You can read the full review here.

Breaking Britain

They’re hanging flags on the lampposts of Breaking Britain
They’re painting the roundabouts red
The concerned mums of Epping are lighting fires
While Bobby’s on the beach winding up their suppliers
They’re kicking the refugees out of The Bell
Next thing they’ll wanna kick you out as well
They’re breaking Britain
They’re breaking Britain

A oner gets you Farage on a football shirt
But the flag is flying upside down
Nicky did a Trump dance and a fascist salute
He’s off to Liverpool in a too small suit
Anti-immigrant poison is what they sell
Next thing they’ll wanna poison you as well
They’re breaking Britain
They’re breaking Britain

They’re breaking Britain with division
They’re breaking Britain with derision
They’re breaking Britain with hate for a scapegoat mate
And making a pretty penny while they’re at it too
They’re breaking Britain
They’re breaking Britain

While Both Sides Sheila argues both sides
Not all nazis are nazis she opines
Not sure I’d want asylum seekers down my street
She’s down with the othering of not like me
And the high street is some lawless kind of hell
Next thing the law will come for you as well
They’re breaking Britain
They’re breaking Britain

Kier looking on without a clue, he’s breaking Britain
Rachel in the wings without a penny for you, she’s breaking Britain
Kemi trying to be the baddest of the bad, she’s breaking Britain
Nigel the worst MP Clacton ever had, he’s breaking Britain
He’s breaking Britain

They’re breaking Britain with division
They’re breaking Britain with derision
They’re breaking Britain with hate for a scapegoat mate
And making a pretty penny while they’re at it too
They’re breaking Britain
They’re breaking Britain
They’re breaking Britain
They’re breaking Britain

Evidence-Based Punk Rock Release Update

Pre-orders of the album will open on Bandcamp this coming Friday (8 August) which will coincide nicely with Attila The Stockbroker’s latest column in the Morning Star. Pre-orders will come with an immediate download/stream of Oh, Noah.

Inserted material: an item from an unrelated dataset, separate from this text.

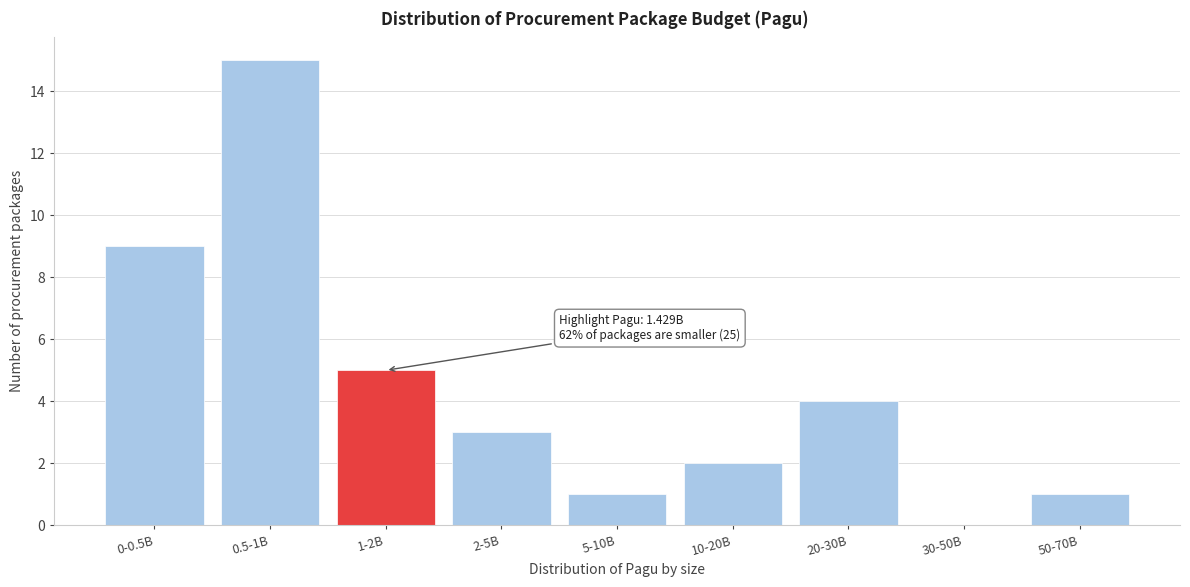

Reading left to right, what are all the values shown in this chart?

0-0.5B=9	0.5-1B=15	1-2B=5	2-5B=3	5-10B=1	10-20B=2	20-30B=4	30-50B=0	50-70B=1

The album will be released on Friday 5 September when everyone who has pre-ordered will get a download link for the whole album and CD’s will start hitting doormats.

Evidence-Based Punk Rock

Coming soon!

The cover art is based on Steve’s songwriting notebook and the CD version of the album knits the songs together into consistent narrative with sounds and poems. Yes, Evidence-Based Punk Rock (or evidence-based punk rock, depending on whether you’re listening to the CD or the download/streaming version) is nearly here.

We’ll be announcing a release date soon but first we need to get the word out there. So, if you can help us out with a review/radio play/podcast/interview/etc., please give us a shout.

2024 in Thumbnails

This year saw a song about the floods (there’s going to be more of those, I’m sure), Greene King brewery exposed, Noah as a metaphor for Daily Mail-reading middle-England’s attitude to refugees, the unluckiest street in the UK, a love song based in a factory making weapons being used to destroy Gaza, two new additions to the Put Up Shut Up Britain collection, a song about loss, your actual five-a-day, another in the collection of St. George’s Day songs, another one about your diet, a Protest Family single, kicking out your kitchen fitters, a weather forecast for the east coast, yet another song inspired by Nick Ferrari on LBC, the follow-up to Pricks In Space, Hans Christian Anderson for the modern era, the first protest song to feature Rachel Reeves as Chancellor of the Exchequer, an attempt to expose election fraud by committing election fraud, mousetraps used to try to explain how global asset managers and index funds work, and a song that started life over a failed vegan breakfast in a Wetherspoons in Stourbridge on Remembrance Sunday.

We plan to release a new album next year. Which ones do you reckon will make the cut?